Origine et histoire du Château de Castelnau-Pégayrols
Le château de Castelnau-Pégayrols, attesté dès le XIe siècle, fut fondé par la famille de Lévézou avant d’être reconstruit à la fin du XIIe siècle (salles basses voûtées en berceau). Son plan trapézoïdal, marqué par un corps principal sud flanqué de deux tours carrées (dont l’ancien donjon), reflète son origine défensive. Les salles basses, aux voûtes massives, contrastent avec les étages supérieurs, ornés de stucs et éclairés par des baies à meneaux ajoutées plus tard. La cage d’escalier centrale, installée au XVIIIe siècle, modernisa l’accès aux étages, tandis que la porte monumentale arbore un fronton curviligne aux armes des familles Julien et d’une lignée non identifiée.

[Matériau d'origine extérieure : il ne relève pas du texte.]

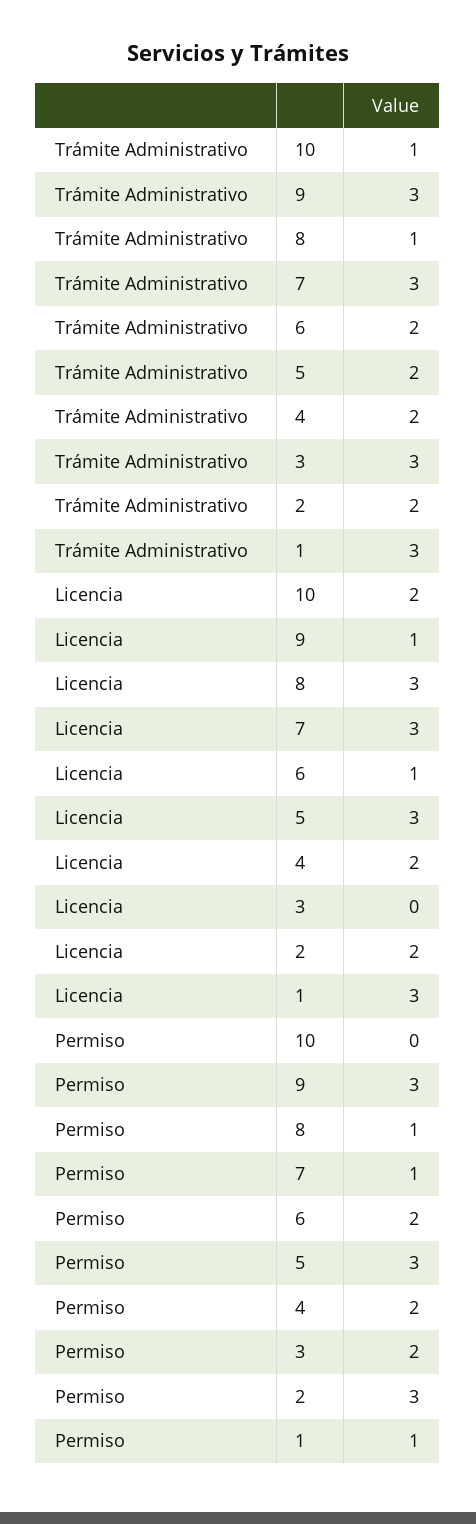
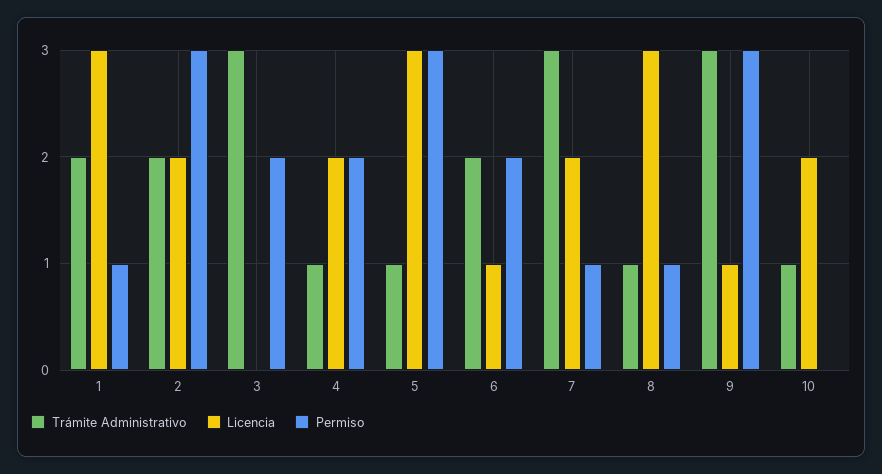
  {
    "Trámite Administrativo": {
      "10": 1,
      "9": 3,
      "8": 1,
      "7": 3,
      "6": 2,
-     "5": 2,
+     "5": 1,
-     "4": 2,
+     "4": 1,
      "3": 3,
      "2": 2,
-     "1": 3
+     "1": 2
    },
    "Licencia": {
      "10": 2,
      "9": 1,
      "8": 3,
-     "7": 3,
+     "7": 2,
      "6": 1,
      "5": 3,
      "4": 2,
      "3": 0,
      "2": 2,
      "1": 3
    },
    "Permiso": {
      "10": 0,
      "9": 3,
      "8": 1,
      "7": 1,
      "6": 2,
      "5": 3,
      "4": 2,
      "3": 2,
      "2": 3,
      "1": 1
    }
  }

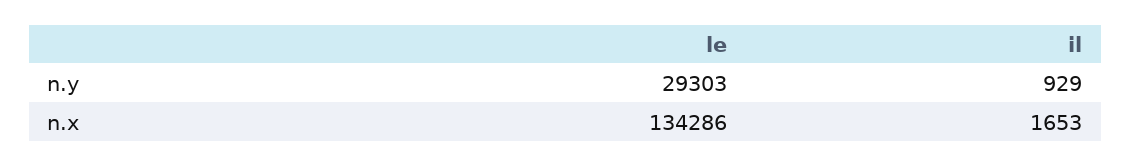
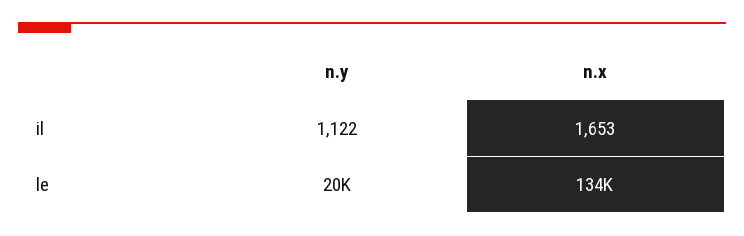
  {
    "le": {
-     "n.y": 29303,
+     "n.y": 20000,
      "n.x": 134286
    },
    "il": {
-     "n.y": 929,
+     "n.y": 1122,
      "n.x": 1653
    }
  }

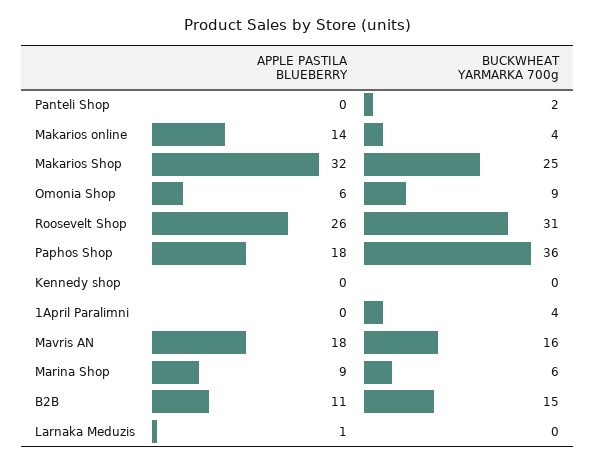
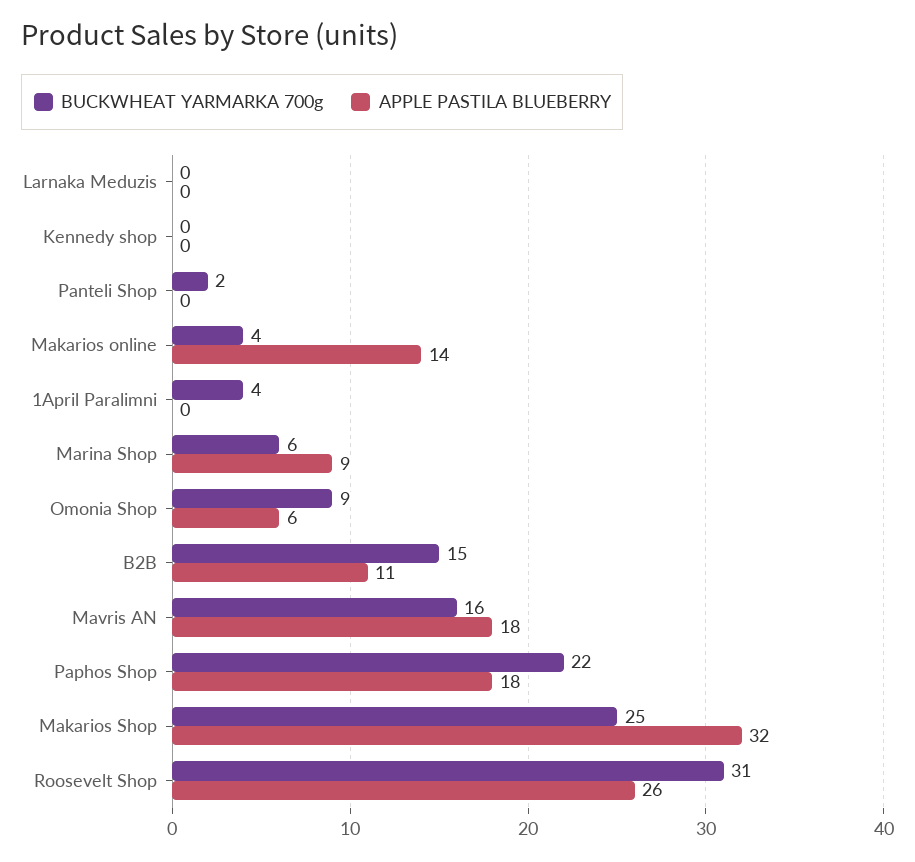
  {
    "APPLE PASTILA BLUEBERRY": {
      "Panteli Shop": 0,
      "Makarios online": 14,
      "Makarios Shop": 32,
      "Omonia Shop": 6,
      "Roosevelt Shop": 26,
      "Paphos Shop": 18,
      "Kennedy shop": 0,
      "1April Paralimni": 0,
      "Mavris AN": 18,
      "Marina Shop": 9,
      "B2B": 11,
-     "Larnaka Meduzis": 1
+     "Larnaka Meduzis": 0
    },
    "BUCKWHEAT YARMARKA 700g": {
      "Panteli Shop": 2,
      "Makarios online": 4,
      "Makarios Shop": 25,
      "Omonia Shop": 9,
      "Roosevelt Shop": 31,
-     "Paphos Shop": 36,
+     "Paphos Shop": 22,
      "Kennedy shop": 0,
      "1April Paralimni": 4,
      "Mavris AN": 16,
      "Marina Shop": 6,
      "B2B": 15,
      "Larnaka Meduzis": 0
    }
  }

Au XVe siècle, deux ailes en équerre furent ajoutées, renforçant l’aspect forteresse : l’aile ouest relie le donjon à la tour des cuisines, tandis qu’une aile rectangulaire, peut-être postérieure, consolide la façade sud. Ces aménagements coïncident avec les troubles de la guerre de Cent Ans et l’occupation anglaise (traité de Brétigny, 1360), période où Castelnau, ceint de remparts, devint un enjeu stratégique. Les guerres de Religion (1556-1632) virent les Arpajon, seigneurs protestants, utiliser le château comme bastion face aux catholiques, Millau étant un foyer huguenot actif.
En 1758, Étienne-Hippolyte Julien de Pégayrolles, président au parlement de Toulouse, acquiert le domaine et le transforme entre 1760 et 1780 pour en faire une résidence aristocratique. Louis XV érige alors le marquisat de Pégayrolles, unissant Castelnau et Saint-Beauzély. Opposé aux réformes de Maupéou, Julien de Pégayrolles incarne la résistance parlementaire. Son fils, Louis-Hippolyte, 2e marquis, périt en prison en 1794 comme contre-révolutionnaire, scellant le déclin de la lignée. Le château, inscrit aux Monuments Historiques en 1975, conserve son système hydraulique médiéval et domine toujours la vallée de la Muse.
Le site, propriété privée, témoigne de trois époques clés : la fondation médiévale (XIe-XIIe), les renforcements défensifs (XVe) et la métamorphose classique (XVIIIe). Son parc abrite un système hydraulique classé, vestige des aménagements seigneuriaux. Les remparts, édifiés après la guerre de Cent Ans, illustrent l’adaptation du village aux conflits, tandis que les stucs et escaliers du XVIIIe siècle reflètent l’influence des Lumières sur l’aristocratie rouergate.